- The client was able to achieve savings of approximately $500K year-on-year by replacing their off-the-shelf model with a customized solution.
- The new model offered increased accuracy by 5–8% in comparison with the previous model.
- Customized solutions for 40+ categories were rolled out in a span of two months, speedily optimizing forecasts across geographies and product lines.
A multinational personal care brand based in North America wanted to generate long-term forecasts for 30+ categories of products across their US and Canada geographies. They wanted to replace their previous off-the-shelf forecasting tool, a black box model offering limited control over customization, with a model that would be transparent, customizable, intuitive, and which would better integrate business judgments and technical outputs. The business also wanted to examine the impact of COVID-19 on their sales and incorporate the data into their long-term category forecasts.
In addition, they wanted to build an advanced analytics tool that could address the following key questions:
Long-term Forecasts: What are the base forecasts for the next five years?
Driver Analysis: What factors drive changes in demand each year and how can assumptions regarding these drivers be made more accurate?
Simulation Dashboard: How can forecast dashboards incorporate individual judgement and simulations be created based on each input by a category manager/business executive?

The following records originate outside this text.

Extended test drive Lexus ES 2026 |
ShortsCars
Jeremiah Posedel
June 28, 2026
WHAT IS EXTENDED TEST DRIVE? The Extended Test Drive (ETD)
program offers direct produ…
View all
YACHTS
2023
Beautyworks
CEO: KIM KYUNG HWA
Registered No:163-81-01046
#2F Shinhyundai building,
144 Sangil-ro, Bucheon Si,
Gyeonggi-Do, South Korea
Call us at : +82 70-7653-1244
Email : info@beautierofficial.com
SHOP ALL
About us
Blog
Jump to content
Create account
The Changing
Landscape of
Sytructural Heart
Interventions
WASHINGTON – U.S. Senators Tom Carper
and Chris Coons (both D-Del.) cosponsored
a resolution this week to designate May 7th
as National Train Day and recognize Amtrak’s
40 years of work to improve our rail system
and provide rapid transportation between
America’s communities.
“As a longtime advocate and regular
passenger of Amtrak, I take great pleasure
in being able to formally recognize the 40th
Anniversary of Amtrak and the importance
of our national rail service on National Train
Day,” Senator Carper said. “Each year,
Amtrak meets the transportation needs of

TheMathCompany interviewed 15+ stakeholders and undertook extensive market research to identify all the factors influencing categories and their estimated impact. A customized product prototype was built to meet the client’s specific needs, and a top-down approach was employed to ensure the elimination of bias on data available. The impact of COVID-19 was accounted for in the model, and the magnitude and trend of the forecasts of all drivers, volume, and price were fine-tuned. The weightage of each driver on volume was accurately aligned with business expectations.
The following functionalities were incorporated into the forecasting model after extensive interviews with category managers and business executives to ensure comprehensive customization:
1) Long-term Forecasts: The base demand forecasts that were to be included in the model were carefully considered and finalized after extensive research, with 6–7 different criteria selected. The dashboard allowed for the generation of forecasts for the next five years.

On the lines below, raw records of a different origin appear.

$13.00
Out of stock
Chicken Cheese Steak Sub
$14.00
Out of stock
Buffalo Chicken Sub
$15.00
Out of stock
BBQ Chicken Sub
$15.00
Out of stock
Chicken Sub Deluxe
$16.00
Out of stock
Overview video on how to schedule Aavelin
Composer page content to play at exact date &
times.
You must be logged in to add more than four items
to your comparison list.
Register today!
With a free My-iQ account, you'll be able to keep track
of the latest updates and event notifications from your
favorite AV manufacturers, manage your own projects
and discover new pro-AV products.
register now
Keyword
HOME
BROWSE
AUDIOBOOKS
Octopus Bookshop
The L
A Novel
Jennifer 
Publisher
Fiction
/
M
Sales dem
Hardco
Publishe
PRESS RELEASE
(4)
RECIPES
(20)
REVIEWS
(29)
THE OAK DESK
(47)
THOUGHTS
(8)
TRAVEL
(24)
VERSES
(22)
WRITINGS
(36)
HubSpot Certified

2) Driver Analysis: The factors impacting and potentially driving changes in demand for each year were accounted for in the model, with drivers and their weightage optimized and aligned with specific business needs.

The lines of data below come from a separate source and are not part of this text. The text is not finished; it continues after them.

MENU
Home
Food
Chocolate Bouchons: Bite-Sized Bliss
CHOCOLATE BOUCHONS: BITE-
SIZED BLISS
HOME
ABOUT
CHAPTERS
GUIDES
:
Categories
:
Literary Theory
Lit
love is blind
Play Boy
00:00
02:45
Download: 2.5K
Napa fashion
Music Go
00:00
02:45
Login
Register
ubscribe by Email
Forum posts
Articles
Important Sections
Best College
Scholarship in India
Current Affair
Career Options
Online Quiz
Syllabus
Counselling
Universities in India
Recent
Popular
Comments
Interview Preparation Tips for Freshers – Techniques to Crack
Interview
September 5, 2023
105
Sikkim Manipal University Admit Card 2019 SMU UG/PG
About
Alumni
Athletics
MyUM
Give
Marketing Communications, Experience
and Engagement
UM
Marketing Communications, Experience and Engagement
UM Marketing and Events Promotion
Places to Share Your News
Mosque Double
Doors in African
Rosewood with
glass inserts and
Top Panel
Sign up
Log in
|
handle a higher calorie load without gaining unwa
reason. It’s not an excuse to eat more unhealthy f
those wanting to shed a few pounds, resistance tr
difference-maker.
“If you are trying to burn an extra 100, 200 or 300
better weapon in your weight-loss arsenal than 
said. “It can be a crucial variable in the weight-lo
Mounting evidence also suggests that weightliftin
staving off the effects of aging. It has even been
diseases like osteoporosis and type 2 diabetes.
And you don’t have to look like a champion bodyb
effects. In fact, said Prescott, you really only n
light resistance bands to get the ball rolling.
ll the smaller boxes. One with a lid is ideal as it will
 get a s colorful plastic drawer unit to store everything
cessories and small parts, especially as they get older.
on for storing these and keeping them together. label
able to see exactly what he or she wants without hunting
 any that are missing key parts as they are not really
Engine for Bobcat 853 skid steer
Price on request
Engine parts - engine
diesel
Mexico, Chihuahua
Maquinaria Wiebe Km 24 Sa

3) Simulation Dashboard: After considering several approaches for the simulations and building multiple customized prototypes, the final forecasting tool was custom made, with managers having the ability to input their own data and judgements into the intuitive, easy-to-use dashboard to generate long-term forecasts. These forecasts also accounted for the disruptions of the pandemic, making them highly relevant to the current business context.
The category planning and forecasting tool allowed the business to generate accurate long-term forecasts and optimize savings. This tool is scalable across geographies, with the nuances of different demographics, markets, and industries accounted for, and can be deployed across multiple product hierarchies for the business as well.